◆ Records for the exercise ◆
※ ※ ※
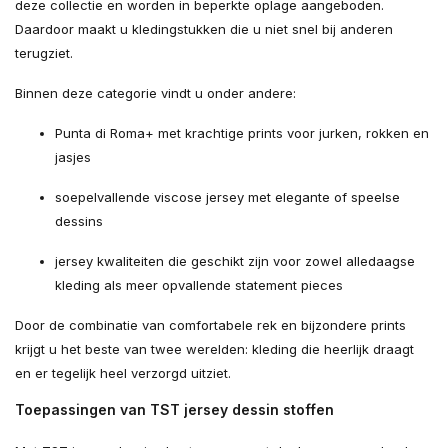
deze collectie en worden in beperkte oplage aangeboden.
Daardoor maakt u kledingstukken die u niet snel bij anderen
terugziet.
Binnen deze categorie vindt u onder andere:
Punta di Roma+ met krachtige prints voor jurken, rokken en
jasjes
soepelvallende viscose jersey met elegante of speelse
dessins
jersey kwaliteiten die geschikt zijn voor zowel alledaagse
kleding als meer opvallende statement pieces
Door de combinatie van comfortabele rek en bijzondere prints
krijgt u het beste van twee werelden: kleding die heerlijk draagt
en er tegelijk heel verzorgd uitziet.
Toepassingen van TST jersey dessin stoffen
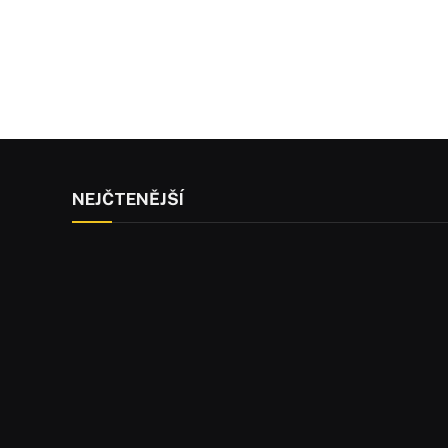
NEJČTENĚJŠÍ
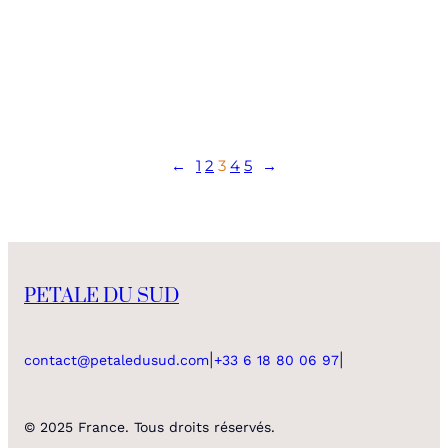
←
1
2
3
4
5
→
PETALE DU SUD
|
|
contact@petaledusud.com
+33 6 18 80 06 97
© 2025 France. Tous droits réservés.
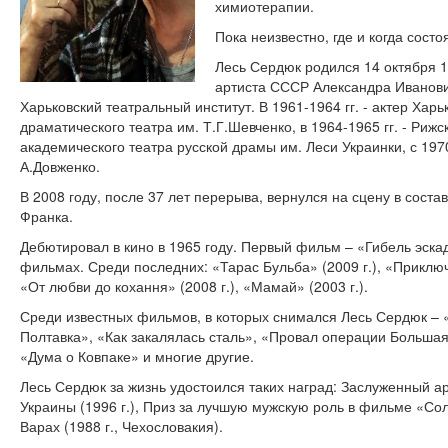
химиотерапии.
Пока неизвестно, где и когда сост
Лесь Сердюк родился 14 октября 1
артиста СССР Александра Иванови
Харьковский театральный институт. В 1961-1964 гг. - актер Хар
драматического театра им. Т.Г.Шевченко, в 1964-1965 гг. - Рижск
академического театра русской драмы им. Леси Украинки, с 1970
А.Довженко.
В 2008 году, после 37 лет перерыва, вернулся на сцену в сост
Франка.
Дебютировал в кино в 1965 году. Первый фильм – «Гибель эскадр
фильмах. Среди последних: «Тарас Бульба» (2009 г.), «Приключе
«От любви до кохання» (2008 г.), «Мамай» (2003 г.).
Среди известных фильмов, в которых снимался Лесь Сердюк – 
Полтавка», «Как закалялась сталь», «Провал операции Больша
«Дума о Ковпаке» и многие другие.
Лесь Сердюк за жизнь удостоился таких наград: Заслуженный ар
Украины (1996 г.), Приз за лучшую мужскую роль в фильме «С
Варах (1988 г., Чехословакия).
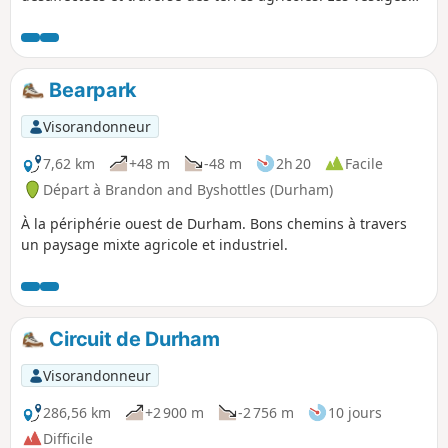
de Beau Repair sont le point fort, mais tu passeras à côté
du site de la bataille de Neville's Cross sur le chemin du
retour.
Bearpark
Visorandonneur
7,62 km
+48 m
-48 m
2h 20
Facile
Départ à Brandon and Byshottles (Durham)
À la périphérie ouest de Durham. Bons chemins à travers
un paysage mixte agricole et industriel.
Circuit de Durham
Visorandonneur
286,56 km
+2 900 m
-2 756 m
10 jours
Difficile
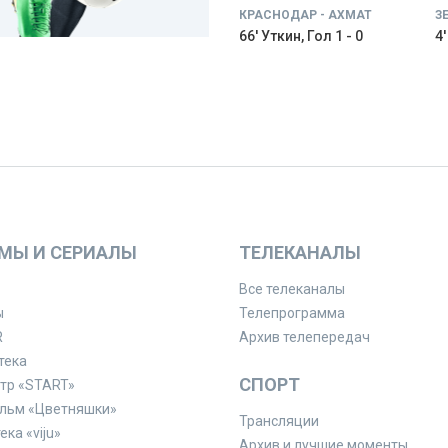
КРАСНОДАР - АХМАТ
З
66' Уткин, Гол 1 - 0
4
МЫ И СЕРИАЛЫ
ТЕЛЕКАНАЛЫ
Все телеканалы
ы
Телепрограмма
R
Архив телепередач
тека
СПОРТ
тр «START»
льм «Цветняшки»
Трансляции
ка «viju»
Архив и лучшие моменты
※ ※ ※
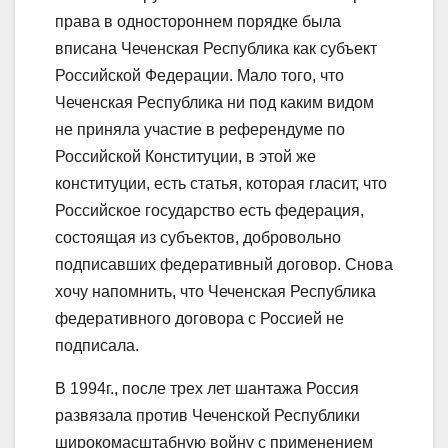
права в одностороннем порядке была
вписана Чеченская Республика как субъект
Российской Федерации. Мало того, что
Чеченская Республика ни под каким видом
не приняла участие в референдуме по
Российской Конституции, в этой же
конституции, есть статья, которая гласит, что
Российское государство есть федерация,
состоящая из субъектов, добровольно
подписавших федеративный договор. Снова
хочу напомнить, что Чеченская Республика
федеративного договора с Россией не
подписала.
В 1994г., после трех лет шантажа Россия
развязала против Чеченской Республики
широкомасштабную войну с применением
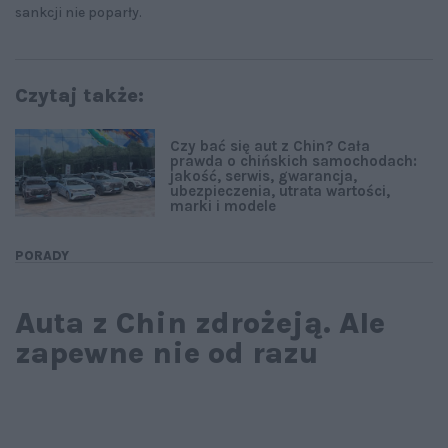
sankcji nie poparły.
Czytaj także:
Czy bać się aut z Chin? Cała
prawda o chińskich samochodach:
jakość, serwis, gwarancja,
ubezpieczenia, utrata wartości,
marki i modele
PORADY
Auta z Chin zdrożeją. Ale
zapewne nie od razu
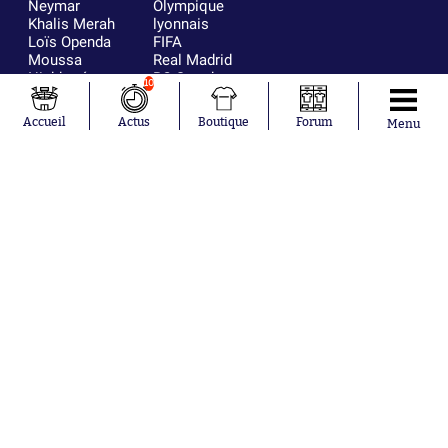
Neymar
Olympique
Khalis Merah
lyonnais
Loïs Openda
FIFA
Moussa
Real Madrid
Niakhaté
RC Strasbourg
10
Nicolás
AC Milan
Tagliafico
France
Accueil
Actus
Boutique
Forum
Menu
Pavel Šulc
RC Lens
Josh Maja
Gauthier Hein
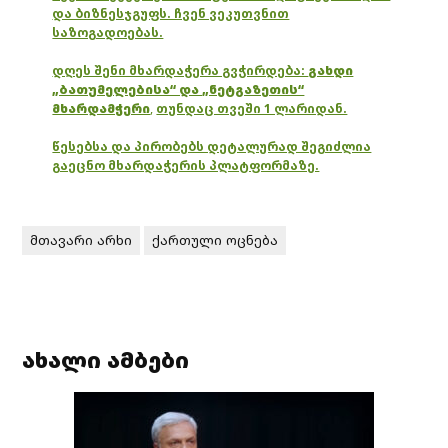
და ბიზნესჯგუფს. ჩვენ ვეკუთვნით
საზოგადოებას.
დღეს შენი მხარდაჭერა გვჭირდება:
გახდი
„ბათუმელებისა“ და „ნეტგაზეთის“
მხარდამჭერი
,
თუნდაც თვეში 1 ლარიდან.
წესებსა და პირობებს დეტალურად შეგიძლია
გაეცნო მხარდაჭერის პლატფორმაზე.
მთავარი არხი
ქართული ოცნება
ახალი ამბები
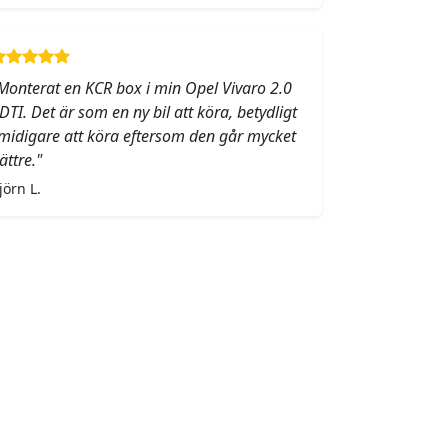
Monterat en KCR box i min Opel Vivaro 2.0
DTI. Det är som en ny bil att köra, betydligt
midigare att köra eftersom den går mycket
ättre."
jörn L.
※ ※ ※
◆ Your assignment ◆
Quote the lines from the items above, starting with the line containing "deze collectie en" and ending with the line containing "krijgt u het", including both of those lines.

◆ Your solution ◆
deze collectie en worden in beperkte oplage aangeboden.
Daardoor maakt u kledingstukken die u niet snel bij anderen
terugziet.
Binnen deze categorie vindt u onder andere:
Punta di Roma+ met krachtige prints voor jurken, rokken en
jasjes
soepelvallende viscose jersey met elegante of speelse
dessins
jersey kwaliteiten die geschikt zijn voor zowel alledaagse
kleding als meer opvallende statement pieces
Door de combinatie van comfortabele rek en bijzondere prints
krijgt u het beste van twee werelden: kleding die heerlijk draagt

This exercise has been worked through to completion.